ISI, IB should be made more accountable: commission
ISLAMABAD: A commission constituted by the government to investigate the circumstances leading to the killing of journalist Syed Salim Shahzad has blamed various ‘belligerents’ involved in the war on terror for his murder.
But it didn’t single out any person or organisation, who could have killed him, leaving the room open for further probe. In its set of recommendations, the most important was to rein in the Inter-Services Intelligence and Intelligence Bureau and make them accountable within their organisations and to the parliamentary committees concerned.
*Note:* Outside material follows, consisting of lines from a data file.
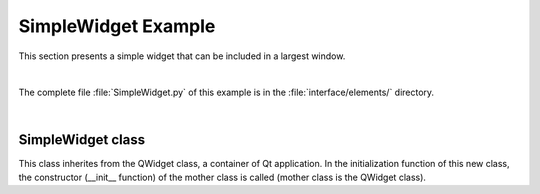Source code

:SimpleWidget Example
====================

This section presents a simple widget that can be included in a largest window.

.. image:: ../../_static/images/simplewidget_example.png
   :alt: SimpleWidget view
   :align: center

|

The complete file :file:`SimpleWidget.py` of this example is in the :file:`interface/elements/` directory.

|

SimpleWidget class
------------------

This class inherites from the QWidget class, a container of Qt application. In the initialization function of this new class, the constructor (__init__ function) of the mother class is called (mother class is the QWidget class).

.. code-block:: python
  :linenos:

	class SimpleWidget(QWidget):
		def __init__(self, title='', background_color='#0A3250', text_color='#FFFFFF'):
			super().__init__(parent=None)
According to the executive summary of the commission available with Dawn, “Salim’s writings probably did, and certainly could have drawn the ire of various belligerents in the war on terror which included the Pakistani state and non-state actors such as the Taliban and Al Qaeda and foreign actors.
“Any of these could have had the motive to commit the crime, as clearly, he was also in close contact with all of these,” said the report.
The incident may also have been linked, as asserted by some of the witnesses examined, to the subsequent drone attack on Ilyas Kashmiri, it said. The government plans to make the report public on Friday.
The commission said it had been unable to identify the culprits despite having looked very hard for the kind of substantial evidence/tangible material, direct or circumstantial, which would allow it to single out the culprit from among various suspected quarters. “Yet such evidence has not surfaced,” it said.
The commission has said the more important agencies (ISI and IB) be made more law-abiding through a legislation, carefully outlining their respective mandates and role; that their interaction with the media be carefully streamlined institutionally and regularly documented.
Similarly, all the agencies should be made more accountable at three levels: within the agency and before the minister-in-charge, i.e. through internal administrative review; through a parliamentary committee responsible for oversight over their affairs; and through a suitably tailored judicial forum for redressal of grievances against them.
It said the press should be also made more law-abiding and accountable through the strengthening of institutions mandated by law to deal with legitimate grievances against it.
The commission also urged the media to maintain a balance between secrecy and accountability in the conduct of information gathering which should be appropriately readjusted, with the aim of restoring public confidence in all institutions of the state.
Islamabad and Punjab Police should continue to investigate the matter diligently, impartially without any fear or favour by interrogating all those (whosoever) who should in the normal course be interrogated in the present incident.
The commission asked the competent authority to ensure immediate disbursement of Rs3,000,000 announced by the president of Pakistan on the insistence of the Pakistan Federal Union of Journalists (PFUJ) as compensation to the widow of Salim Shahzad and said his children should be provided free education at least till graduation.
Justice Mian Saqib Nisar, the judge of Supreme Court, headed the commission with Justice Agha Rafiq Ahmed Khan, Chief Justice of the Federal Shariat Court, PPO Punjab Javed Iqbal, IG Islamabad Police Binyamin Khan and PFUJ President Pervaiz Shaukat as members.
The commission held 31 formal meetings and examined 41 witnesses.
Salim Shahzad was kidnapped on May 29 last year from Islamabad and his body was found near the Head Rasul area in Mandi Bahauddin, about 130km from Islamabad, on May 31.